Horas de luz, tardes largas e inacabables con una claridad que nos invita a asomarnos curiosos al mundo y dejar atrás aquellos días gises y tristes en los que la pereza se apoderaba de nuestro espíritu y nos acurrucaba en el sofá.
La vida nos reclama, llenándonos de luz y un hormigueo con variadas sensaciones, que bullen en nuestro interior.
Tiempo de paseos, cervezas, reunión de amigos, conversaciones triviales o profundas al aire libre, mientras percibimos la brisa marina acariciándonos la piel.
Días de chiringuitos, cenas coloridas, blancas, formales, informales y comidas que habían quedado relegadas, por la inercia de las rutinas.
Momentos de reencuentros, despertares, sentimientos dormidos y miradas robadas.
Época para el amor. La gente se siente más desinhibida en verano, corta ataduras y se enamora más. También los besos salados son a la vez, especialmente dulces y los que saben mejor.

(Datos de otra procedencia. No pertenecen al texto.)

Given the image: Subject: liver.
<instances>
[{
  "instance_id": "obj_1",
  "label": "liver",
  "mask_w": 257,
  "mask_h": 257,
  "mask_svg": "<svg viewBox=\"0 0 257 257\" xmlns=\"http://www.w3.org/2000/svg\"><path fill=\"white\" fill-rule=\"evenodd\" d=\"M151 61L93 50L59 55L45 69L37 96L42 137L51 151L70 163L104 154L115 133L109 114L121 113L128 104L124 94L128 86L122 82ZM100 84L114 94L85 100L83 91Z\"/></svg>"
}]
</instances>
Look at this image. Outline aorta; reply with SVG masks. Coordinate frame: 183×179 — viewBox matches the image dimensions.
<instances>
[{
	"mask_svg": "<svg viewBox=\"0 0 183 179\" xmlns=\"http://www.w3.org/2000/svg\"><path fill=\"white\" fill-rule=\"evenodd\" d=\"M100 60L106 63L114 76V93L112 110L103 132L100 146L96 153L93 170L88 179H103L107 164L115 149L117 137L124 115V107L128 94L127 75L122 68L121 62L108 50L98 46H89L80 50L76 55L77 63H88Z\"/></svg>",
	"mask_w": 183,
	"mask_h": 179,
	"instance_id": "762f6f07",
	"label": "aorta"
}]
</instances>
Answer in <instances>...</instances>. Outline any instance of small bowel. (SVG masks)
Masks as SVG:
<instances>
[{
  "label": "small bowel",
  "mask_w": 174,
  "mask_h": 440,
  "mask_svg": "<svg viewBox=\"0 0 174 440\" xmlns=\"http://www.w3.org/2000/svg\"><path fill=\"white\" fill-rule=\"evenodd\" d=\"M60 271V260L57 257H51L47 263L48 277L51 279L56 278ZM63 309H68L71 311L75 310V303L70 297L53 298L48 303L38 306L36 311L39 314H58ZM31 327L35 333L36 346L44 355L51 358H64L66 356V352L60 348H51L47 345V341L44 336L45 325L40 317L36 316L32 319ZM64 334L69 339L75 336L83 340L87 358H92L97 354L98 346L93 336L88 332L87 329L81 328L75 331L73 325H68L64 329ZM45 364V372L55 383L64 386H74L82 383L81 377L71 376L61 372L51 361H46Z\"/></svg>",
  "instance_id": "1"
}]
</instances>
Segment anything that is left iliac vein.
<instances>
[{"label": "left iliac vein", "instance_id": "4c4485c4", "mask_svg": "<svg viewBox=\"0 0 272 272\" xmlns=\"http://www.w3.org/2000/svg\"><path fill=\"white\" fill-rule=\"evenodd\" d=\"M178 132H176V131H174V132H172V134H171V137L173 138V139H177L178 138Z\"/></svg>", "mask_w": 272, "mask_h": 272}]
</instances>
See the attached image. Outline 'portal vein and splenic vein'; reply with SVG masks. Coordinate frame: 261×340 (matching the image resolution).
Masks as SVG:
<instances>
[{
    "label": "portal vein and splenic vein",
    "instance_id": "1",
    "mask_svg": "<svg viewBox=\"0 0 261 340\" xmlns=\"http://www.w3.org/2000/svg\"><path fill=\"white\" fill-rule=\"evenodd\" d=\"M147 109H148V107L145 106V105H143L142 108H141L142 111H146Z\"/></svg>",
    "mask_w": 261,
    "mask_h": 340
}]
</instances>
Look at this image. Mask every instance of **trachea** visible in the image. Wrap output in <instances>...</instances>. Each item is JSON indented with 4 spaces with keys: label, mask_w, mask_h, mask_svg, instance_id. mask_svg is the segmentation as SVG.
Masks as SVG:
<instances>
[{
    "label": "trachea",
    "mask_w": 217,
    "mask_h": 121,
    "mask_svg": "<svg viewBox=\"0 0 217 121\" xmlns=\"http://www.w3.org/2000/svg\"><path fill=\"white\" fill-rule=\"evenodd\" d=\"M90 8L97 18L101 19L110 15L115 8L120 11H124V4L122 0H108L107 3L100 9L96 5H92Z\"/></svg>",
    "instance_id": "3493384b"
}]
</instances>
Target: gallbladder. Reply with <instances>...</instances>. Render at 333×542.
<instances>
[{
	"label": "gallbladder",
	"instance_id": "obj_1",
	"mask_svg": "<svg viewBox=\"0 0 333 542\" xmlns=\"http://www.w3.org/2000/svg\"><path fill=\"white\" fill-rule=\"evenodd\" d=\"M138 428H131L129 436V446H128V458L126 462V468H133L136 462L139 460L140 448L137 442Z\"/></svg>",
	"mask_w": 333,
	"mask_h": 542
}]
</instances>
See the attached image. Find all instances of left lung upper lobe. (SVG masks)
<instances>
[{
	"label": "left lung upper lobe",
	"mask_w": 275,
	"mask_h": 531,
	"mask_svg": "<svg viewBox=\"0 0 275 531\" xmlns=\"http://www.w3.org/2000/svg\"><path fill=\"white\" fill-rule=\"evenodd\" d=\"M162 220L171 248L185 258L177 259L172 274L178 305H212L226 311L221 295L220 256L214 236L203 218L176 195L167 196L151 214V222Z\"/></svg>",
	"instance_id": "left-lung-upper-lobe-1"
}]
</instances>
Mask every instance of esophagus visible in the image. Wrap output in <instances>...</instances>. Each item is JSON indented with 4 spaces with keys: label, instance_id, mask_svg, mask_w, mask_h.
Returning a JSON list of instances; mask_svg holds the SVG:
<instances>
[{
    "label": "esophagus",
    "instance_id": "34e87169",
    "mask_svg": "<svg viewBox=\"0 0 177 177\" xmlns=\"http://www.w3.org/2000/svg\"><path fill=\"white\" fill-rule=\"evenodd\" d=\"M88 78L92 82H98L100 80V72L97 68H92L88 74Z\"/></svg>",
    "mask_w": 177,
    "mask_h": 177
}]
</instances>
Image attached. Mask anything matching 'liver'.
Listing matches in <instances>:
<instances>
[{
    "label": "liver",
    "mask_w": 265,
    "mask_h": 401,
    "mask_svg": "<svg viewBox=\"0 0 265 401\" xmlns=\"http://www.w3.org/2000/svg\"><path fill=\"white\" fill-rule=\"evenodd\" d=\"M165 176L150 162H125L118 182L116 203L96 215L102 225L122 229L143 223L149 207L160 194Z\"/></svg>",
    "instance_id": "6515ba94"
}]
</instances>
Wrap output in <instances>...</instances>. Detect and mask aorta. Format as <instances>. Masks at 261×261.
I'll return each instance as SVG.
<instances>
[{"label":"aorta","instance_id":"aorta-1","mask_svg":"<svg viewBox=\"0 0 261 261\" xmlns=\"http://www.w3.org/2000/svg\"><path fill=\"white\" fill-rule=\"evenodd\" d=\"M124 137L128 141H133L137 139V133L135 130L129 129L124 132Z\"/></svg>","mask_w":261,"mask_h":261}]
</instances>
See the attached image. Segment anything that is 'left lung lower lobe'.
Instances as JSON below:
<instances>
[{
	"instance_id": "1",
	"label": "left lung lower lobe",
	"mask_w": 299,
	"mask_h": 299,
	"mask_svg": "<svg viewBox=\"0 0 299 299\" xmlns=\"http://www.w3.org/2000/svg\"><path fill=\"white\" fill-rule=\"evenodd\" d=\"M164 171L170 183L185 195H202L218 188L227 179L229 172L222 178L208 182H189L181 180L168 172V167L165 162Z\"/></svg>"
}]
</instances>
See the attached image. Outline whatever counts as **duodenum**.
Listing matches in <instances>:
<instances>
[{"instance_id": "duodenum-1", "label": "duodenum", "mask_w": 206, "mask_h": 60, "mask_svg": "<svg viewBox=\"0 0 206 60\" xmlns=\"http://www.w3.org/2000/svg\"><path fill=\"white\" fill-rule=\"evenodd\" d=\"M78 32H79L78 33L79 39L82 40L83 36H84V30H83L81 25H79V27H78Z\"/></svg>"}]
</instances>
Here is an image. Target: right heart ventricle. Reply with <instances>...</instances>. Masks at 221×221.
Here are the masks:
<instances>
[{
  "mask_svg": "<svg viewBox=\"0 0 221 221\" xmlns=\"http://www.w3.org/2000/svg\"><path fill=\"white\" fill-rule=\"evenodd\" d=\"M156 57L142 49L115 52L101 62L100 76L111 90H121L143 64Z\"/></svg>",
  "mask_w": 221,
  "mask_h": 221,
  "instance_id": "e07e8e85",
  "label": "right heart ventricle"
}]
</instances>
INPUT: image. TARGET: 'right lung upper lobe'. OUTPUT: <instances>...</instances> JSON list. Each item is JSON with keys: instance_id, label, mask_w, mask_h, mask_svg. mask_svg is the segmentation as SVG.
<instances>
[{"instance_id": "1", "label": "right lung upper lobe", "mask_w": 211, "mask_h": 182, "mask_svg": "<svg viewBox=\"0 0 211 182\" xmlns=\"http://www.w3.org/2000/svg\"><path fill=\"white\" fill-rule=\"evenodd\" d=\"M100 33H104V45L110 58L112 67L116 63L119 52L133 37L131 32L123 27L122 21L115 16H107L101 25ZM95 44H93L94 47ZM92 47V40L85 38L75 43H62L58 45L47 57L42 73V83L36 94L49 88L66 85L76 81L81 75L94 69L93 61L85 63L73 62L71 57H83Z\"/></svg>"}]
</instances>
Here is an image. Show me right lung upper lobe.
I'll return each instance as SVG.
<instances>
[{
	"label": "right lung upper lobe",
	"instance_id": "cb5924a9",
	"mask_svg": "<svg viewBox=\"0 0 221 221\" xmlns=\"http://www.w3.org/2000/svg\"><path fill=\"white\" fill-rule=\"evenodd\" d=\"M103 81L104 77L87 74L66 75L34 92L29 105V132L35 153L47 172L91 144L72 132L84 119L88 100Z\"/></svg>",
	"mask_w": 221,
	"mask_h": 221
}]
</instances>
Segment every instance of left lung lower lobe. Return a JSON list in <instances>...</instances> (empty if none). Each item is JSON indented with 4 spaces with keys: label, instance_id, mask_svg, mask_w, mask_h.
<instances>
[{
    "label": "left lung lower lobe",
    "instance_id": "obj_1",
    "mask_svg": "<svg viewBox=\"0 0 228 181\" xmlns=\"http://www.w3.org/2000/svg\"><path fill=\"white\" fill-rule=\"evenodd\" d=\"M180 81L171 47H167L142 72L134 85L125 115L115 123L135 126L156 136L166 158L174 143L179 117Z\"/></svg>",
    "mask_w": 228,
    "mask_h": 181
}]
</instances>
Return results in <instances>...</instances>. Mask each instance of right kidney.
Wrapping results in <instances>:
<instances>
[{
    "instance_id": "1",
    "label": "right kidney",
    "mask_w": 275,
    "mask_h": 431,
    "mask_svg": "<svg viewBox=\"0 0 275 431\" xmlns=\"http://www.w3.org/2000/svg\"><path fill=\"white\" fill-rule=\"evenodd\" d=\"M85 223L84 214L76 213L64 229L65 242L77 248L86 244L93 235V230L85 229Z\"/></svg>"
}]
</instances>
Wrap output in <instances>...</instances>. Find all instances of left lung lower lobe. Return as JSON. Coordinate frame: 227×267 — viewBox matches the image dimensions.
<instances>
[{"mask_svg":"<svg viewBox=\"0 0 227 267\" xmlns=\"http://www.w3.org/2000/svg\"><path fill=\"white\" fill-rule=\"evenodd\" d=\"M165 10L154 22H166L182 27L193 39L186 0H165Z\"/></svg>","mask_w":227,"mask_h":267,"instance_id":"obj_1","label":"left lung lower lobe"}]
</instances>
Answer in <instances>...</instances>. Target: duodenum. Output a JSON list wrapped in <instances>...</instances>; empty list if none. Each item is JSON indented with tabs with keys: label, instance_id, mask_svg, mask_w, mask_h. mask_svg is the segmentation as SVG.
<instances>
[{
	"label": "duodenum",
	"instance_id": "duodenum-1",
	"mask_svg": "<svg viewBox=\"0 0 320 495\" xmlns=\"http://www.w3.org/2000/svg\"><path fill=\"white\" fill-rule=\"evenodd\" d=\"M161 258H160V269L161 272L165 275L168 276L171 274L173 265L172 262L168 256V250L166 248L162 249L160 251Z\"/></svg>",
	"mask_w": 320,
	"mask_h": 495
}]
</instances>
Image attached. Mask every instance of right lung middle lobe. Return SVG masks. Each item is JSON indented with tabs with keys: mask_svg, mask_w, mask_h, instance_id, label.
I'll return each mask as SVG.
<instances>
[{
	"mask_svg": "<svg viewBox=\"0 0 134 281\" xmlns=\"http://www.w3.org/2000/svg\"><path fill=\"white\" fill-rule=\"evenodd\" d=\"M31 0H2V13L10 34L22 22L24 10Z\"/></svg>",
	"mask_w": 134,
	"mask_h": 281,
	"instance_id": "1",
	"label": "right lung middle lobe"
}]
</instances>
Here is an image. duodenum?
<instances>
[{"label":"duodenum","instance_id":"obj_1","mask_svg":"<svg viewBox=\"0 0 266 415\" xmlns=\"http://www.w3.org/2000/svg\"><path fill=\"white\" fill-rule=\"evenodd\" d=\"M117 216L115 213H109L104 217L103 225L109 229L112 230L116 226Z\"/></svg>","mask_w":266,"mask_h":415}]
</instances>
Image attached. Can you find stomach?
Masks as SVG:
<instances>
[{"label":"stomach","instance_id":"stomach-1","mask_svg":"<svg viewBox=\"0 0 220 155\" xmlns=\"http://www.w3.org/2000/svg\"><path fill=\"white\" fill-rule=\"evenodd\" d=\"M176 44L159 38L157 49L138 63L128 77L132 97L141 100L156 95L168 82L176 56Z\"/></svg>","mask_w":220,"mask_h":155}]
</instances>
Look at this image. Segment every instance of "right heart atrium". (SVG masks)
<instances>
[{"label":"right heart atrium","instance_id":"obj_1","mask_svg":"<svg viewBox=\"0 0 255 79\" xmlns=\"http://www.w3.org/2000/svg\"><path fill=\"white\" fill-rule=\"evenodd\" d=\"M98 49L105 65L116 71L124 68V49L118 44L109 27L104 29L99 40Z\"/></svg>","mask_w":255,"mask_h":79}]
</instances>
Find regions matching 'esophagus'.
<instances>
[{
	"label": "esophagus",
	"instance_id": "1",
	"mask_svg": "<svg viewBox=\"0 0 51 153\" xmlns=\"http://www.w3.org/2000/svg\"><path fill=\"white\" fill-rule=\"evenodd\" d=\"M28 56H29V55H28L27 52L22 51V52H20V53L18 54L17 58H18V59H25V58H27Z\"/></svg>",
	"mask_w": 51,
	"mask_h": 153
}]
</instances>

Todo parece eterno, como los juramentos, que se hacen los enamorados por la noche bajo los árboles y la cálida luz de la luna.
Y nuestros cuerpos crecen, aumentan, se estiran, se alargan, embellecen y proyectan una luz especial que se contagia y flota en el ambiente.
Son tiempos desprovistos de tensión donde todo se relaja, de soltar amarras, desprender ropas apretadas, ir sin rumbo, sin estrategia, sin plan establecido y donde la ciudad se convierte en un desafío de maneras, avivador de fuegos dormidos y ocultos detrás de aquellos días aletargados y húmedos.
Ciudades liberadas del tráfico rodado y llenas de turistas , con rostros sofocados, vestidos con ropas roídas o variopintas, que se integran en el gentío, formando masas de paisaje urbano sin identidad o tal vez; con una suma fascinante de todas ellas.
Y los demás, transitando como sonámbulos entre todo este barullo, con un hormigueo en nuestro cuerpo, mientras caminamos despeinados y abriéndonos sendero, por la brisa de la vida…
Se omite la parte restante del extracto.